Quality starting pitching is possibly the scarcest commodity in sports. There just aren’t enough human beings who can hurl a five-ounce, nine-inch baseball and make it dance in the air well enough to fool Major League hitters.

Is Yamamoto one of those guys? 

Based upon his performance in Japan, he certainly could be.

But to look back at the list of pitchers who have come over from Japan since Hideo Nomo joined the Dodgers in 1994 is to look at a list of high-priced pitchers who, for the most part, never lived up to the hype.

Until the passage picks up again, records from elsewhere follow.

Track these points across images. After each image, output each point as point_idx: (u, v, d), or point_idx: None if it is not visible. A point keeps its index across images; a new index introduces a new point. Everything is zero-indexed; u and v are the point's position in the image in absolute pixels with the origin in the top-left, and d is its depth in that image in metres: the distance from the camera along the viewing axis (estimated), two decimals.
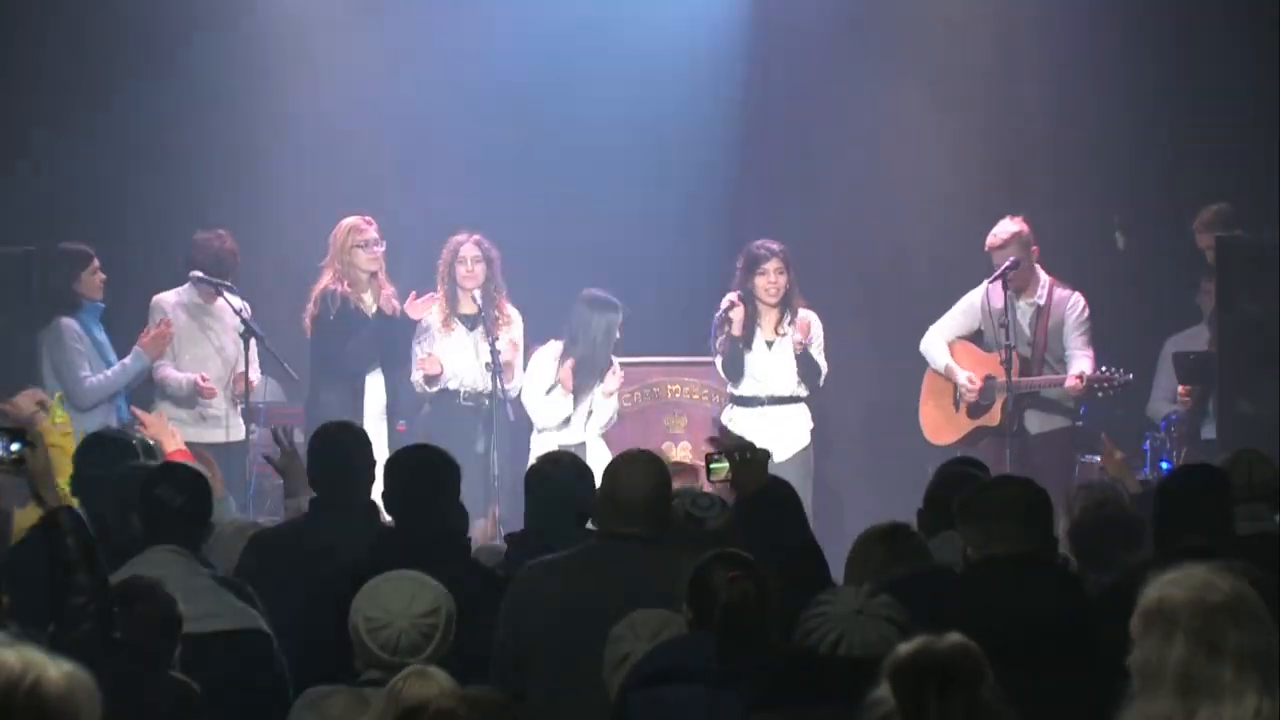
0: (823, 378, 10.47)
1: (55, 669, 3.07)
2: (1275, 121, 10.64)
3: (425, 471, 6.02)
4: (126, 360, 10.16)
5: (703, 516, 5.92)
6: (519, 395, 10.51)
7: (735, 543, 5.51)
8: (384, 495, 6.05)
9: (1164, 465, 10.32)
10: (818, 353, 10.46)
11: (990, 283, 10.21)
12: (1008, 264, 10.15)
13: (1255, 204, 10.62)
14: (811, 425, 10.51)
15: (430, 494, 5.95)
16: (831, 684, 3.86)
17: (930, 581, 5.16)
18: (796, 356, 10.35)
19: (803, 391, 10.47)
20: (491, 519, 9.81)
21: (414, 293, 10.39)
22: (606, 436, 10.48)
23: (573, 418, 10.44)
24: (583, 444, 10.20)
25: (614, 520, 5.55)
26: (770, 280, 10.36)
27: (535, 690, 5.26)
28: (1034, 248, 10.36)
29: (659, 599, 5.04)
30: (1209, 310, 10.42)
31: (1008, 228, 10.31)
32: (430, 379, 10.35)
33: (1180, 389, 10.42)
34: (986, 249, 10.33)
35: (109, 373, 10.09)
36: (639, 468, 5.65)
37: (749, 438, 10.05)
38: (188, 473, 5.89)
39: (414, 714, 3.69)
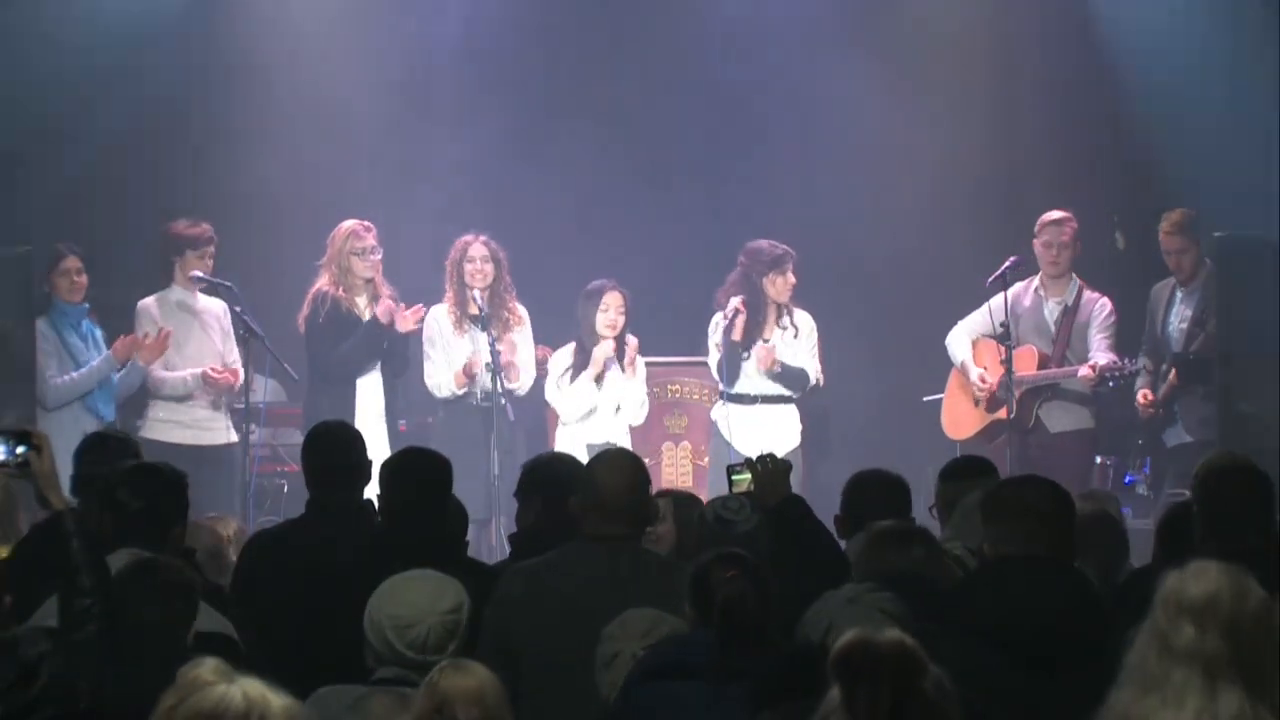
0: (812, 381, 10.46)
1: (277, 702, 3.13)
2: (1275, 121, 10.64)
3: (416, 475, 6.04)
4: (95, 363, 10.14)
5: (733, 519, 5.92)
6: (524, 394, 10.49)
7: (764, 545, 5.53)
8: (378, 499, 6.06)
9: (1126, 480, 10.32)
10: (809, 356, 10.45)
11: (990, 282, 10.23)
12: (1008, 264, 10.18)
13: (1255, 204, 10.62)
14: (802, 425, 10.51)
15: (422, 497, 5.96)
16: (822, 676, 3.86)
17: (924, 580, 5.17)
18: (773, 376, 10.35)
19: (797, 394, 10.48)
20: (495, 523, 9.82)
21: (401, 305, 10.36)
22: (633, 431, 10.47)
23: (598, 408, 10.40)
24: (608, 442, 10.14)
25: (596, 521, 5.56)
26: (788, 281, 10.37)
27: (525, 692, 5.26)
28: (1037, 241, 10.36)
29: (644, 598, 5.06)
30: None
31: (1049, 215, 10.35)
32: (469, 380, 10.33)
33: (1140, 396, 10.43)
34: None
35: (75, 374, 10.07)
36: (618, 468, 5.67)
37: (741, 435, 10.23)
38: (152, 473, 5.86)
39: None
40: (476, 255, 10.43)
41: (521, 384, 10.44)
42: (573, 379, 10.41)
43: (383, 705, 4.50)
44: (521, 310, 10.53)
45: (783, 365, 10.38)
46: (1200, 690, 3.59)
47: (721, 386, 10.49)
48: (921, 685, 3.42)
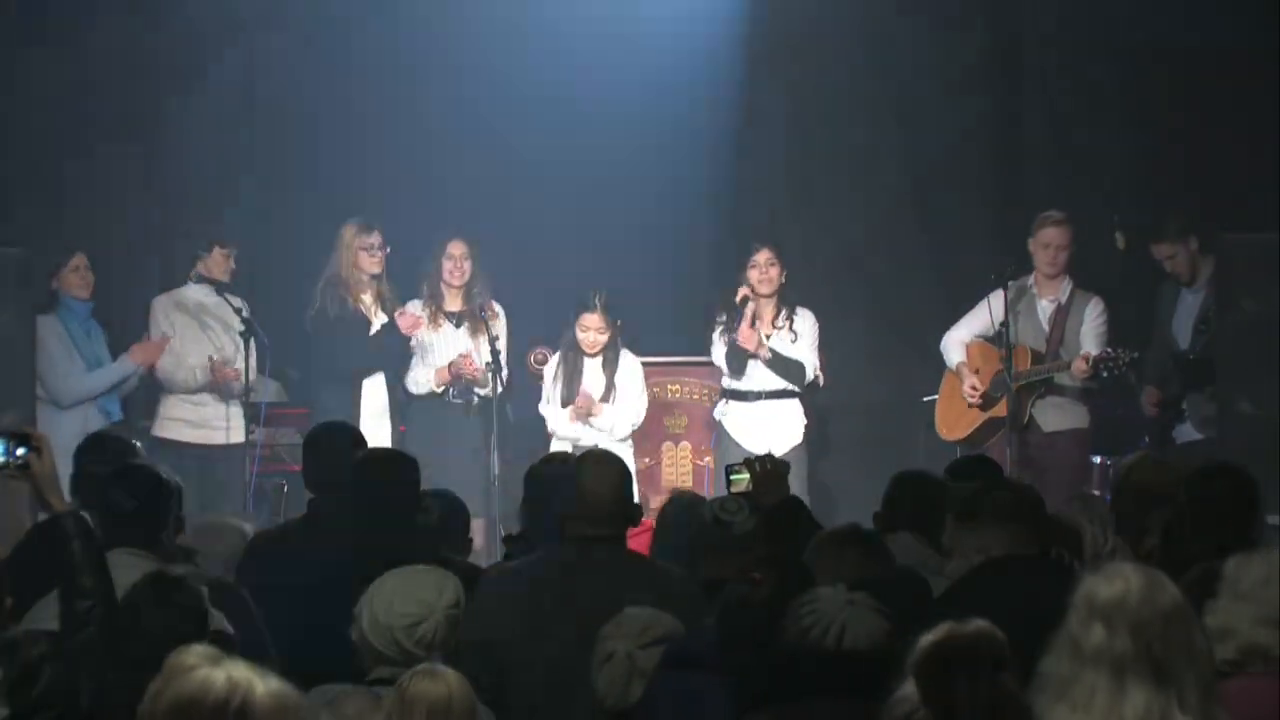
0: (810, 375, 10.42)
1: (262, 687, 3.14)
2: (1275, 121, 10.64)
3: (380, 476, 6.13)
4: (114, 365, 10.16)
5: (730, 520, 5.93)
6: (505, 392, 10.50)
7: (762, 546, 5.53)
8: (352, 501, 6.09)
9: None
10: (807, 350, 10.41)
11: (993, 278, 10.23)
12: (1009, 267, 10.20)
13: (1255, 204, 10.62)
14: (805, 422, 10.50)
15: (387, 498, 6.03)
16: (834, 677, 3.87)
17: (909, 583, 5.18)
18: (766, 362, 10.33)
19: (797, 387, 10.46)
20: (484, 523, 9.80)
21: (401, 310, 10.38)
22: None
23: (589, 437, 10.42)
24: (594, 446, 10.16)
25: (579, 522, 5.57)
26: (761, 272, 10.35)
27: (510, 692, 5.26)
28: (1033, 241, 10.37)
29: (627, 598, 5.07)
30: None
31: (1047, 216, 10.36)
32: (454, 379, 10.33)
33: (1146, 396, 10.44)
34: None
35: (92, 375, 10.08)
36: (600, 469, 5.69)
37: (743, 433, 10.22)
38: (143, 474, 5.87)
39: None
40: (456, 253, 10.48)
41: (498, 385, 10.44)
42: (561, 396, 10.37)
43: (355, 706, 4.50)
44: (498, 307, 10.55)
45: (773, 351, 10.34)
46: (1108, 690, 3.60)
47: (723, 381, 10.47)
48: (1008, 676, 3.43)
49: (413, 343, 10.47)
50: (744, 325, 10.28)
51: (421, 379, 10.45)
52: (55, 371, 10.01)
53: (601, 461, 5.80)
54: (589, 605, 5.14)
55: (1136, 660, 3.60)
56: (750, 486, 6.02)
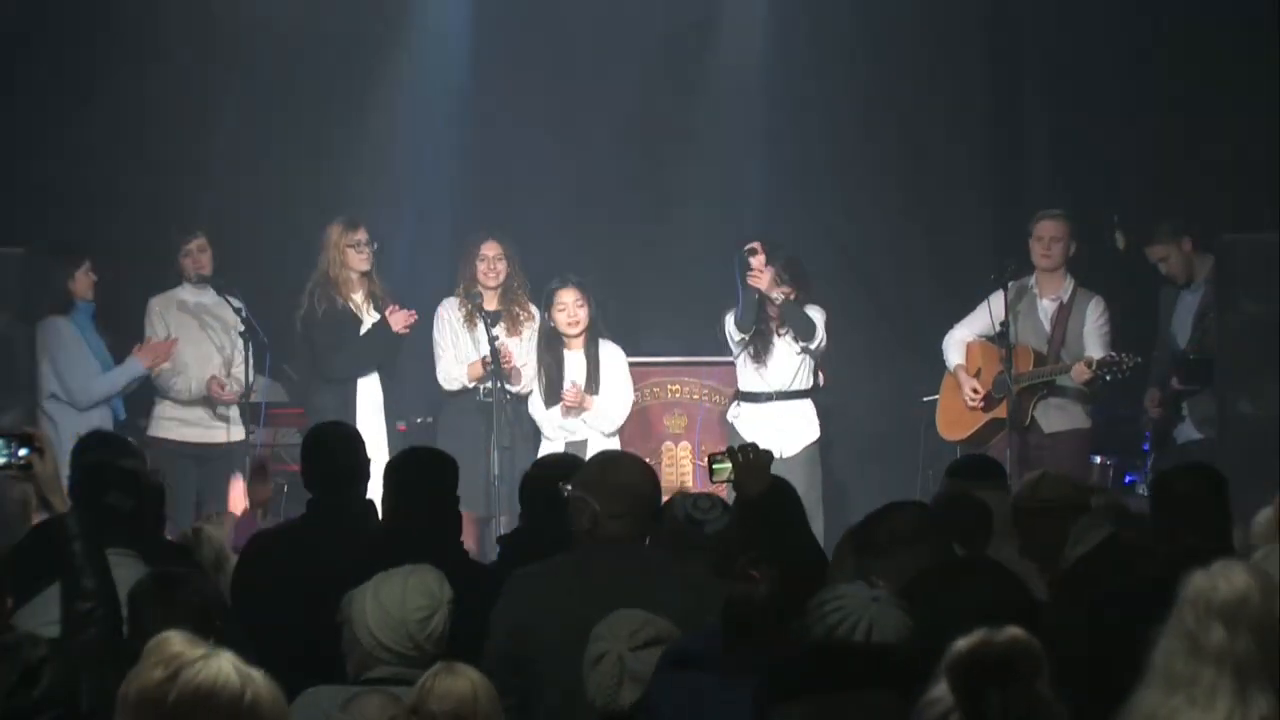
0: (819, 336, 10.31)
1: (263, 683, 3.21)
2: (1275, 121, 10.64)
3: (420, 475, 6.09)
4: (125, 365, 10.18)
5: (703, 519, 5.90)
6: (526, 394, 10.50)
7: (736, 545, 5.50)
8: (382, 499, 6.07)
9: (1127, 480, 10.34)
10: (818, 317, 10.38)
11: (992, 279, 10.22)
12: (1009, 267, 10.20)
13: (1255, 204, 10.62)
14: (819, 421, 10.48)
15: (425, 497, 5.99)
16: (865, 670, 3.87)
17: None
18: (779, 308, 10.27)
19: (807, 384, 10.43)
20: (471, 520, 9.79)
21: (394, 306, 10.36)
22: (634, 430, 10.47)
23: (566, 421, 10.41)
24: (585, 441, 10.17)
25: (618, 525, 5.48)
26: (759, 275, 10.29)
27: (538, 696, 5.24)
28: (1030, 238, 10.36)
29: (653, 600, 5.03)
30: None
31: (1041, 212, 10.36)
32: (485, 372, 10.34)
33: (1148, 399, 10.45)
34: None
35: (108, 376, 10.11)
36: (639, 470, 5.63)
37: (757, 434, 10.19)
38: (130, 475, 5.87)
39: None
40: (489, 253, 10.46)
41: (525, 384, 10.44)
42: (544, 391, 10.38)
43: (375, 706, 4.49)
44: (533, 309, 10.53)
45: (786, 299, 10.27)
46: (1231, 692, 3.56)
47: (738, 384, 10.42)
48: (1041, 684, 3.42)
49: (437, 336, 10.43)
50: (754, 269, 10.22)
51: (457, 375, 10.41)
52: (76, 373, 10.04)
53: (636, 462, 5.74)
54: (616, 606, 5.10)
55: (1260, 664, 3.56)
56: (733, 476, 5.97)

Nomo, who won the 1995 National League Rookie of the Year with the Dodgers, was largely a journeyman after that magical first season when his unique motion captured the attention of American fans. After posting an ERA+ of 149 in 1995, Nomo posted just two more seasons where his ERA+, a statistic that normalizes a pitcher’s ERA to a Major League average of 100, was above 100.

Daisuke Matsuzaka, for whom the Boston Red Sox paid $51,111,111.11 to the Seibu Lions merely for the right to attempt to negotiate a contract, had two great seasons at Fenway Park before being a relatively pedestrian Major League starter for the rest of his time pitching with the Red Sox and the New York Mets.

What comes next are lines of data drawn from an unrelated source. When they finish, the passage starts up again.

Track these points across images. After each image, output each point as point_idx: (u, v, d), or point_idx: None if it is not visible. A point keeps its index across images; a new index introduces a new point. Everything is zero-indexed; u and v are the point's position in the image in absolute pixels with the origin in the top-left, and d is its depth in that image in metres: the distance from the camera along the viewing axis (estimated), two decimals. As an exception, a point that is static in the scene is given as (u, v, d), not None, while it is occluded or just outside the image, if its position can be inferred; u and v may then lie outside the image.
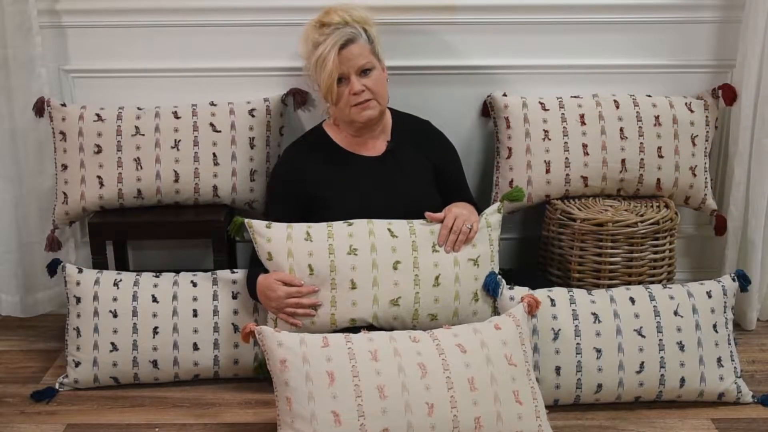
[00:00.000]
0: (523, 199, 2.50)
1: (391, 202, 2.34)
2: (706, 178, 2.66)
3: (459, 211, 2.28)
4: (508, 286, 2.27)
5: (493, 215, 2.33)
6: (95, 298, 2.38)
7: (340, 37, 2.26)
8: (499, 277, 2.28)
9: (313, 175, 2.37)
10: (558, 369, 2.21)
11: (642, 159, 2.59)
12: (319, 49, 2.27)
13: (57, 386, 2.40)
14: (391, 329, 2.21)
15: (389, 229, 2.25)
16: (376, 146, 2.43)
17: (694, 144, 2.62)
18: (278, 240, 2.23)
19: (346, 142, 2.42)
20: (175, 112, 2.60)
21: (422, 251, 2.24)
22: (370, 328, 2.19)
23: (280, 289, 2.20)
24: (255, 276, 2.28)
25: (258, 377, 2.38)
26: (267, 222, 2.27)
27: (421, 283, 2.22)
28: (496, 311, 2.27)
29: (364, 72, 2.29)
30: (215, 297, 2.40)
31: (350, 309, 2.20)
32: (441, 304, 2.23)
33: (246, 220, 2.27)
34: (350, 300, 2.20)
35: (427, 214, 2.29)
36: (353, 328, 2.17)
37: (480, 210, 2.38)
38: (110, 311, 2.36)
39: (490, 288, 2.26)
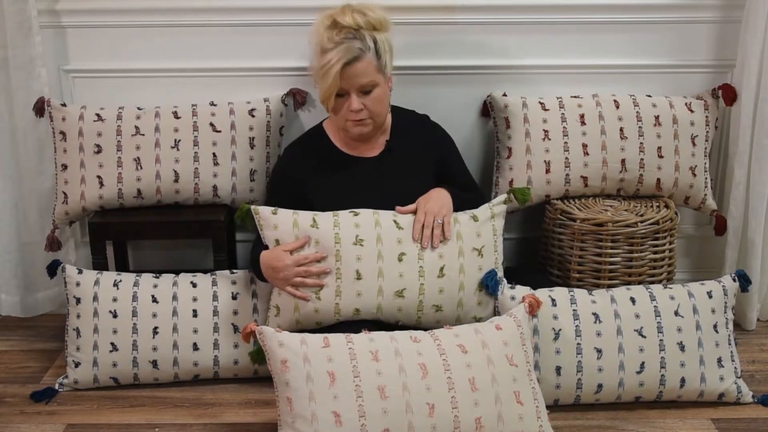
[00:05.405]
0: (528, 200, 2.46)
1: (388, 203, 2.34)
2: (706, 178, 2.66)
3: (430, 207, 2.25)
4: (509, 285, 2.27)
5: (498, 206, 2.33)
6: (95, 298, 2.38)
7: (346, 53, 2.19)
8: (500, 276, 2.28)
9: (311, 178, 2.37)
10: (558, 369, 2.21)
11: (642, 159, 2.59)
12: (325, 57, 2.21)
13: (57, 386, 2.39)
14: (395, 320, 2.22)
15: (395, 221, 2.25)
16: (375, 146, 2.42)
17: (694, 144, 2.62)
18: (284, 227, 2.22)
19: (344, 143, 2.41)
20: (175, 112, 2.60)
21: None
22: (374, 322, 2.20)
23: (287, 258, 2.17)
24: (259, 254, 2.25)
25: (257, 376, 2.38)
26: (273, 208, 2.26)
27: (426, 275, 2.21)
28: (496, 308, 2.27)
29: (365, 91, 2.26)
30: (215, 297, 2.40)
31: (355, 299, 2.20)
32: (445, 295, 2.23)
33: (252, 207, 2.26)
34: (355, 291, 2.19)
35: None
36: (357, 322, 2.18)
37: (482, 200, 2.39)
38: (110, 312, 2.36)
39: (490, 287, 2.25)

Masahiro Tanaka, to whom the Yankees handed $155 million over seven years, showed flashes of brilliance, but only when he had plenty of rest. He posted a career ERA+ of 114 over his seven seasons in New York, along with a 78-46 record and 3.74 ERA.

Yu Darvish and Ohtani came over from Japan and have experienced long-term success in the Major Leagues, but then there are guys like Kei Igawa, who finished out his time with the New York Yankees organization pitching for Double-A Trenton, three years removed from his 16th and final MLB appearance. With pitching, caveat emptor seemingly always applies.

Two-inning outings by starters early in spring training are seldom about the results and more about getting in the routine of making a start, but the results were there for Yamamoto on Tuesday.

He struck out his first batter, Marcus Semien, by blowing a 2-2 fastball past him. After Evan Carter made good contact with a fastball, roping a single to center, Yamamoto stayed calm and got Wyatt Lankford, the fourth overall selection in last year’s draft, to ground into a 5-4-3 double play to end the bottom of the first.

And he looked just as good in the second inning, fanning Nathaniel Lowe, getting Jonah Heim to fly out to left, and then sent Leody Taveras down swinging.

Two innings doesn’t make a season, much less a career, and Yamamoto and the Dodgers have merely taken the first steps on their 12-year journey. 

But under the heaviest of expectations in an otherwise meaningless game, Yamamoto’s performance lived up to the hype.

For those who keep track of such things, the Rangers won the game, 6-4.